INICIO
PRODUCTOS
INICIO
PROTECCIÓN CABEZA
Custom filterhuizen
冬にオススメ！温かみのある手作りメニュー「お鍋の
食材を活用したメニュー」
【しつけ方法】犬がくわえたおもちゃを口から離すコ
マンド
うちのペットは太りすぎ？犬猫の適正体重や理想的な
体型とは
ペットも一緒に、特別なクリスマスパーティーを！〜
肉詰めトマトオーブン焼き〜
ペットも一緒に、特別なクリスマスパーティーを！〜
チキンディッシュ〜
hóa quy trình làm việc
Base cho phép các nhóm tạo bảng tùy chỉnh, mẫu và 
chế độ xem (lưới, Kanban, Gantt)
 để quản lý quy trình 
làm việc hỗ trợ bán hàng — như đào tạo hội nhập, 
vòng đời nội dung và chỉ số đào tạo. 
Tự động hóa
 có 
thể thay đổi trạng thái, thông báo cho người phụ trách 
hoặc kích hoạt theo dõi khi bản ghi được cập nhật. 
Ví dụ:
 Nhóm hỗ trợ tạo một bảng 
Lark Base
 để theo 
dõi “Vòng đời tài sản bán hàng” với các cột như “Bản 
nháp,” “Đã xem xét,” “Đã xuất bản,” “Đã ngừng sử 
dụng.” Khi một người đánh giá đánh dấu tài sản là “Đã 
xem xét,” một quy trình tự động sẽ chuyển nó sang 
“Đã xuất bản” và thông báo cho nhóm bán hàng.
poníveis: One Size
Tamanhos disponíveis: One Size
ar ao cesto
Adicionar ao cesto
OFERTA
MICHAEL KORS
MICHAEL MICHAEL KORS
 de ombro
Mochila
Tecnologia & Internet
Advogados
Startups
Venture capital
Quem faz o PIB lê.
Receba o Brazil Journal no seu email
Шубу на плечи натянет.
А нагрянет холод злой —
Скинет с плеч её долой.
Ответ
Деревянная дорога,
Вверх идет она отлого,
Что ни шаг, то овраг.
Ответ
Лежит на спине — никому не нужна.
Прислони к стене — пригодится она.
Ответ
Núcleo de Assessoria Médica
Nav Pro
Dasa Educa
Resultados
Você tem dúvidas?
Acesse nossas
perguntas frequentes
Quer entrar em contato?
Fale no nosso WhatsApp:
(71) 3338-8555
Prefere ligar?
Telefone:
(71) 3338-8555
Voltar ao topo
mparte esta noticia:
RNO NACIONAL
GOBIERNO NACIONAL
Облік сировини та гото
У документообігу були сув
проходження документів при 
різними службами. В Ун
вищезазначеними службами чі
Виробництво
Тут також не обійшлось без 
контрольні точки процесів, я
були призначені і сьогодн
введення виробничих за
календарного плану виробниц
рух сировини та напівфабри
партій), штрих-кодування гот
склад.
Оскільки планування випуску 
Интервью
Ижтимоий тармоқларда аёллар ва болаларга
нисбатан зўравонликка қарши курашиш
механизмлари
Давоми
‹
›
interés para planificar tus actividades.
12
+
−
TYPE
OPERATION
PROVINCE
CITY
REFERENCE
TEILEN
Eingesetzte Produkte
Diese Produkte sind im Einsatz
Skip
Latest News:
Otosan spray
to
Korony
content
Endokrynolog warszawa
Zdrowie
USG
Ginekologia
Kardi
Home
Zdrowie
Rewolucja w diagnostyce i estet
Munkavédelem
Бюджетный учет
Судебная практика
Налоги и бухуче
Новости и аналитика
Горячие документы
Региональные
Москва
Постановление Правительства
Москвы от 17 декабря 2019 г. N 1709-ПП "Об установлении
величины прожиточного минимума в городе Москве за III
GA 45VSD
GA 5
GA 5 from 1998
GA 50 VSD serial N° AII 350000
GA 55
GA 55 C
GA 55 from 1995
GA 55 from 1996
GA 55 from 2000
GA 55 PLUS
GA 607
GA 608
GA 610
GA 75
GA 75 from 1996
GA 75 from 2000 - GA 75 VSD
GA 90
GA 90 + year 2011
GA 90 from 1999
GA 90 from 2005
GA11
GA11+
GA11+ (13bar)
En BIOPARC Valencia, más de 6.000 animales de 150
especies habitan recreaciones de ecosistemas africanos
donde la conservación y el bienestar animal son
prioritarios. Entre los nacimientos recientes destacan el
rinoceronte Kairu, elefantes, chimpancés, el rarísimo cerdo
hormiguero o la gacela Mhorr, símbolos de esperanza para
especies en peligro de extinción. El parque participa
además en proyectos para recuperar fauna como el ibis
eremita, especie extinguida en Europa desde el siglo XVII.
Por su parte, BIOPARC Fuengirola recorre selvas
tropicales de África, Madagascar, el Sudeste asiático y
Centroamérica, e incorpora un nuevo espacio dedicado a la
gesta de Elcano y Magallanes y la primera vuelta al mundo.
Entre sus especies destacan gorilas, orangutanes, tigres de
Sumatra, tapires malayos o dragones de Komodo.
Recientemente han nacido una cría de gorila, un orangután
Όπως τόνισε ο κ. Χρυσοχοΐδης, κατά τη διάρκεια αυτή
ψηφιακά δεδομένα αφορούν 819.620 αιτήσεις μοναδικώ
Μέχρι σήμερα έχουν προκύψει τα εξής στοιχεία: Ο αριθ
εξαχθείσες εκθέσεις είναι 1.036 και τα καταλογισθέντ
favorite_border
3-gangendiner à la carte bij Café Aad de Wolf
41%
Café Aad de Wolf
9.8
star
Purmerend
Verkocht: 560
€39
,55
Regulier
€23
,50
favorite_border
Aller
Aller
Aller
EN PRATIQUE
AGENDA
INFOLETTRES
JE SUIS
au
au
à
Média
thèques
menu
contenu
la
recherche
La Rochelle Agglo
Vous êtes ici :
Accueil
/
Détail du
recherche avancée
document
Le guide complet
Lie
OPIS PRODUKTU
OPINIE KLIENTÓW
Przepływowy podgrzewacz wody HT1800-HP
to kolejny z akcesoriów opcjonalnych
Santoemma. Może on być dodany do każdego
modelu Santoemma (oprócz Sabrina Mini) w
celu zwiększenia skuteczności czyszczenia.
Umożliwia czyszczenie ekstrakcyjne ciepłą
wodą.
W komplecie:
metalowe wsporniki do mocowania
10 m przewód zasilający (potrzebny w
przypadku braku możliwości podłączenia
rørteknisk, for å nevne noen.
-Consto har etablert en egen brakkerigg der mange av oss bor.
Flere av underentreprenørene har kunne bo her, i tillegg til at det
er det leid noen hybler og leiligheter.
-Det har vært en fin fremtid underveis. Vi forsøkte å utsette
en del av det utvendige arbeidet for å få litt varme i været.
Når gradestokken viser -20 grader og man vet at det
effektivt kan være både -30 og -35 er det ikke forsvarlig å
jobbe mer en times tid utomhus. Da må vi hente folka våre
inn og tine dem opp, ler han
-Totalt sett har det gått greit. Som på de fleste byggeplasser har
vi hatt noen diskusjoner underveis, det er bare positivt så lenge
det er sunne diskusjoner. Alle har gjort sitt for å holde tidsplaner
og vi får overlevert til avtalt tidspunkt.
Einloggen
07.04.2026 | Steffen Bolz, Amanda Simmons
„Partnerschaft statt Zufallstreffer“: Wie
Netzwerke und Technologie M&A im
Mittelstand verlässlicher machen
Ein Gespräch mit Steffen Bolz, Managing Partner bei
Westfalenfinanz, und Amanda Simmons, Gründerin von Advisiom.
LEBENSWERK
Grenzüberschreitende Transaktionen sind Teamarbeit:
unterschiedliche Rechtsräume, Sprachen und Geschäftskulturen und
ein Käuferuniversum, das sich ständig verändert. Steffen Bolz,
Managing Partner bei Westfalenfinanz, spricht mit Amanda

**WHAT YOU NEED TO DO**
If a line in the records above contains the word "Santoemma", copy it.

**SOLUTION TO THIS EXERCISE**
Santoemma. Może on być dodany do każdego
modelu Santoemma (oprócz Sabrina Mini) w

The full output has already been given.